■ Objetivo 1
Segundo o texto citado, quando o senador Auro de Moura Andrade declarou vaga a Presidência da República?

■ Texto citado

%%

"O dia da Infâmia" - Fernando Morais
O dia da infâmia
Fernando
Morais
Folha de SP -
06/12/2015
Minha geração testemunhou o
que eu acreditava ter sido o episódio mais infame da história do Congresso. Na
madrugada de 2 de abril de 1964, o senador Auro de Moura Andrade declarou vaga
a Presidência da República, sob o falso pretexto de que João Goulart teria
deixado o país, consumando o golpe que nos levou a 21 anos de ditadura.
Indignado, o polido deputado
Tancredo Neves surpreendeu o plenário aos gritos de "Canalha!
Canalha!".
No crepúsculo deste 2 de
dezembro, um patético descendente dos golpistas de 64 deu início ao processo de
impeachment da presidente Dilma Rousseff.
A natureza do golpe é a
mesma, embora os interesses, no caso os do deputado Eduardo Cunha, sejam ainda
mais torpes. E no mesmo plenário onde antes o avô enfrentara o usurpador, o
senador Aécio Neves celebrou com os golpistas este segundo Dia da Infâmia.
Jamais imaginei que
pudéssemos chegar à lama em que o gangsterismo de uns e o oportunismo de outros
mergulharam o país. O Brasil passou um ano emparedado entre a chantagem de
Eduardo Cunha –que abusa do cargo para escapar ao julgamento de seus delitos– e
a hipocrisia da oposição, que vem namorando o golpe desde que perdeu as
eleições presidenciais para o PT, pela quarta vez consecutiva.
Pediram uma ridícula
recontagem de votos; entraram com ações para anular a eleição; ocuparam os
meios de comunicação para divulgar delações inexistentes; compraram pareceres
no balcão de juristas de ocasião e, escondidos atrás de siglas desconhecidas,
botaram seus exércitos nas ruas, sempre magnificados nas contas da imprensa.
Nada conseguiram, a não ser
tumultuar a vida política e agravar irresponsavelmente a situação da economia,
sabotando o país com suas pautas-bomba.

%%

(Linhas do conjunto de dados)
%%

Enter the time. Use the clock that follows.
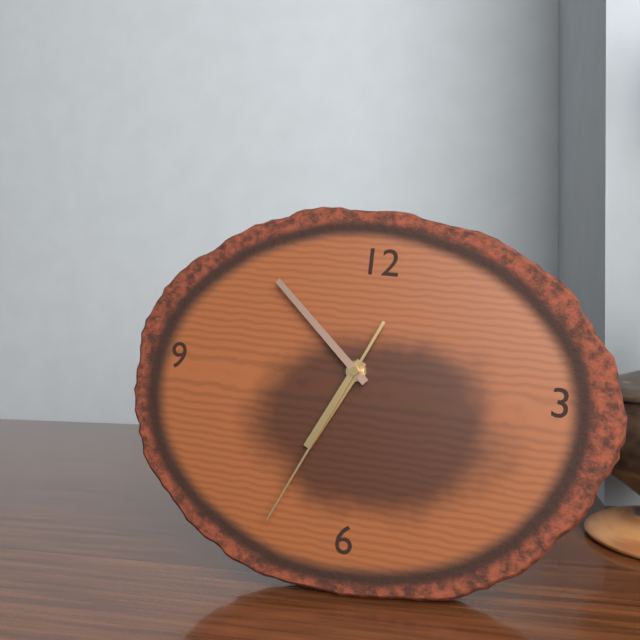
6:52:34
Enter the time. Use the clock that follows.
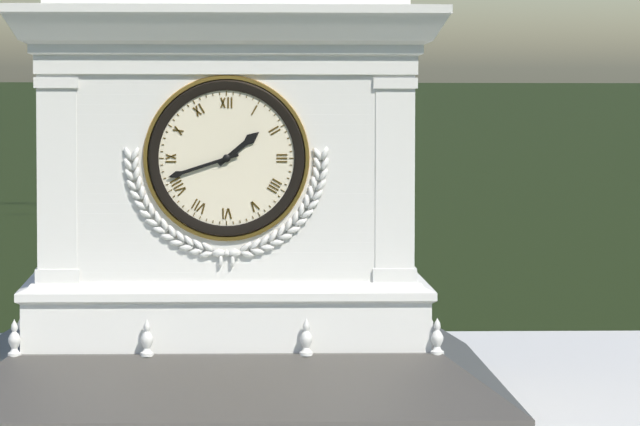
1:42
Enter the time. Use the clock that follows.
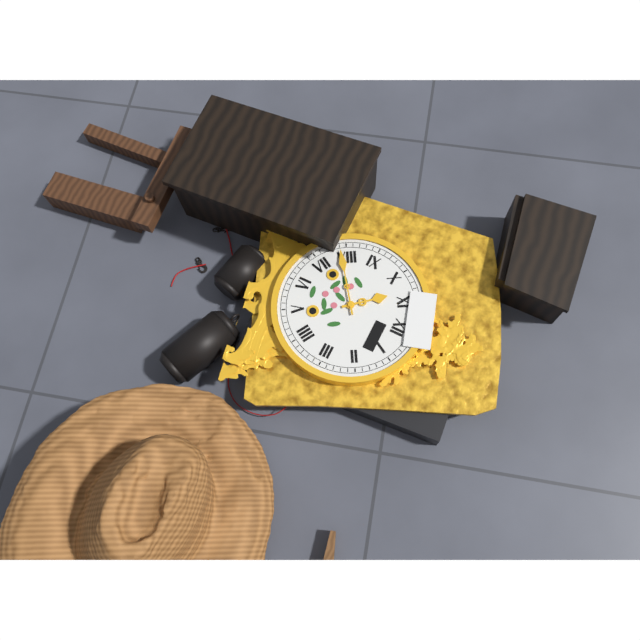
10:39
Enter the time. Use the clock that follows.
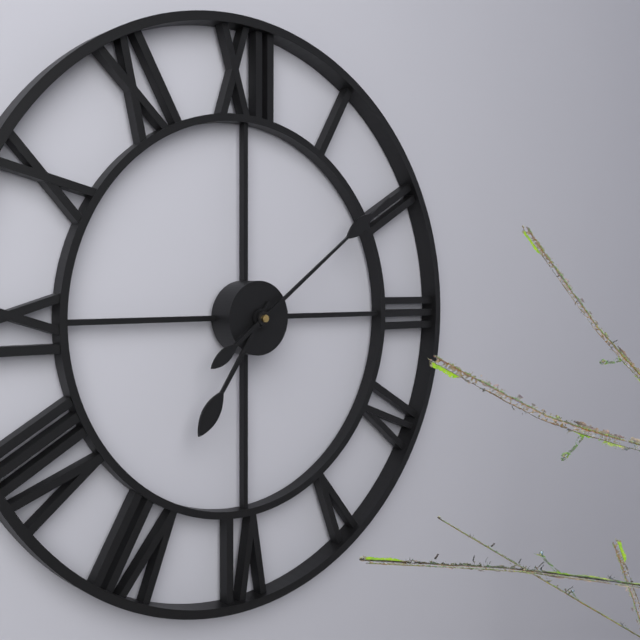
7:09
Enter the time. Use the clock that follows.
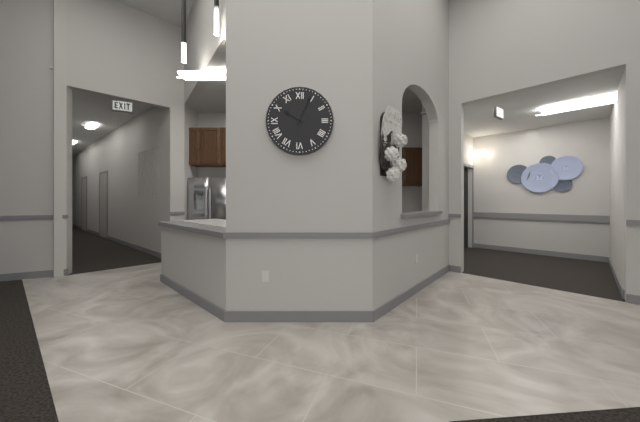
10:04
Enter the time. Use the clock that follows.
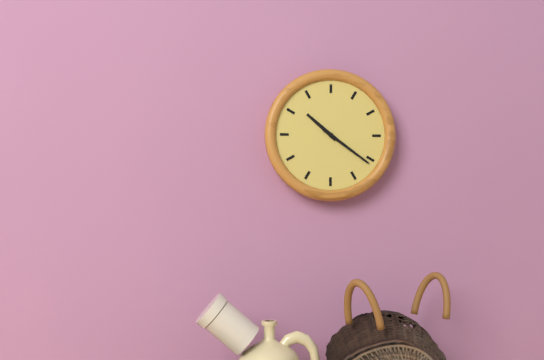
10:21
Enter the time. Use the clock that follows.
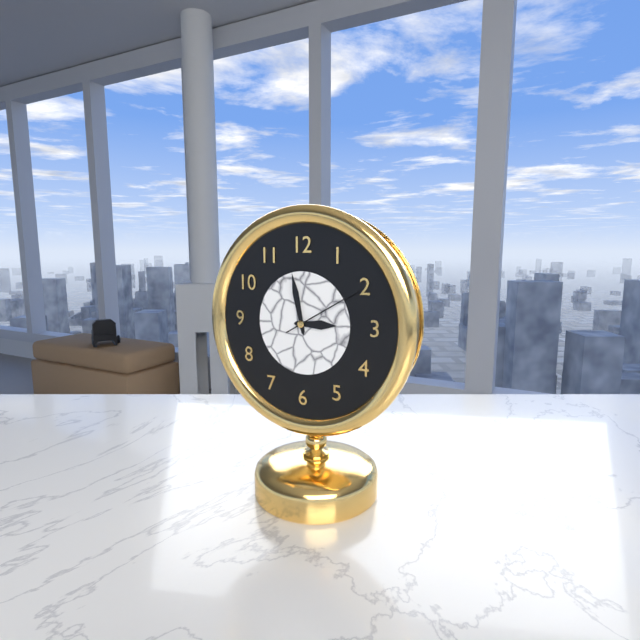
2:58:10
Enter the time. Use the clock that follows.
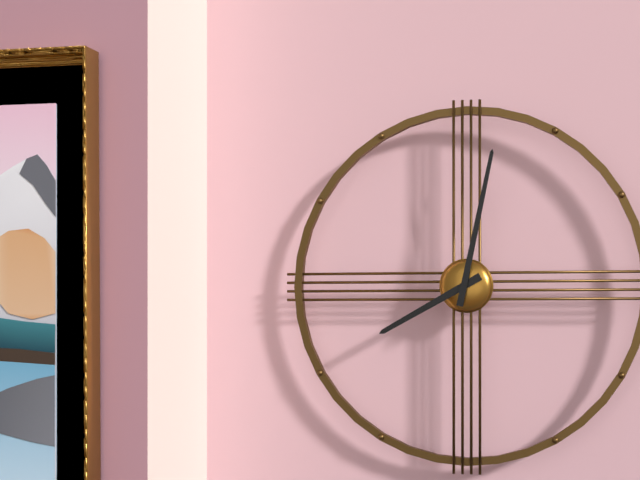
8:02
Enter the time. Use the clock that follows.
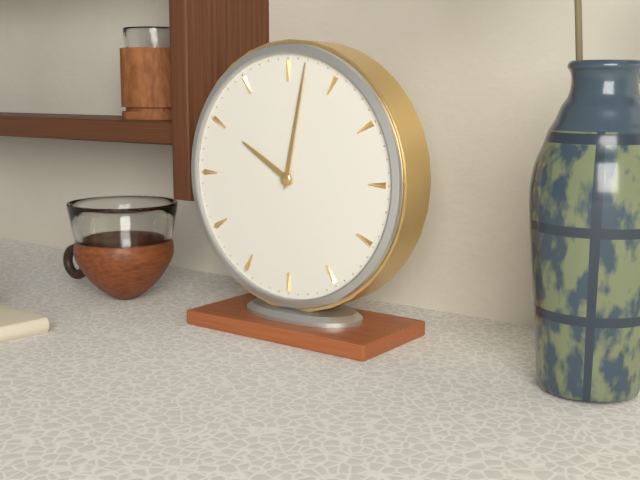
10:02
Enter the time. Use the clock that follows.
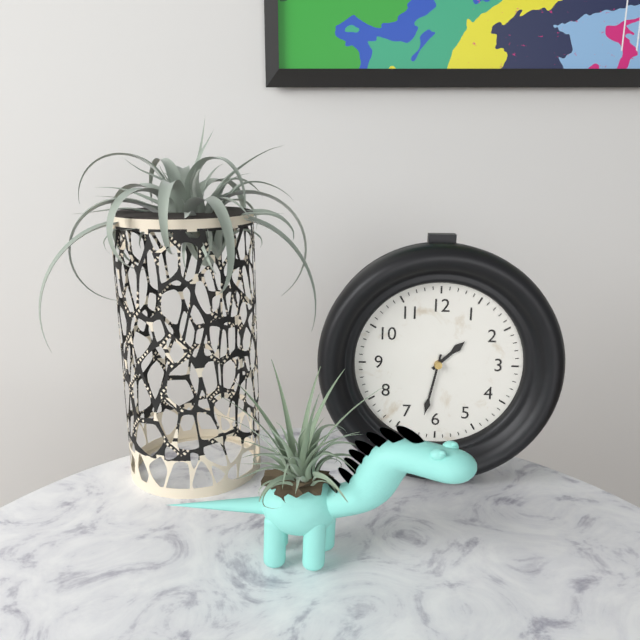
1:32
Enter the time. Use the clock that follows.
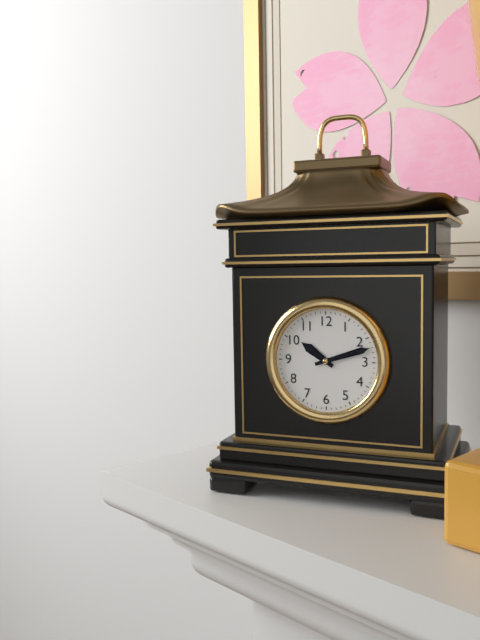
10:12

%%

■ Objetivo 2
Disponha as linhas de todas as entradas como uma lista JSON de strings, uma string por linha, omitindo as linhas em branco. Deixe as imagens de fora da resposta.

■ Solução do exercício 1
Na madrugada de 2 de abril de 1964.

■ Solução do exercício 2
[
  "Enter the time. Use the clock that follows.",
  "6:52:34",
  "Enter the time. Use the clock that follows.",
  "1:42",
  "Enter the time. Use the clock that follows.",
  "10:39",
  "Enter the time. Use the clock that follows.",
  "7:09",
  "Enter the time. Use the clock that follows.",
  "10:04",
  "Enter the time. Use the clock that follows.",
  "10:21",
  "Enter the time. Use the clock that follows.",
  "2:58:10",
  "Enter the time. Use the clock that follows.",
  "8:02",
  "Enter the time. Use the clock that follows.",
  "10:02",
  "Enter the time. Use the clock that follows.",
  "1:32",
  "Enter the time. Use the clock that follows.",
  "10:12"
]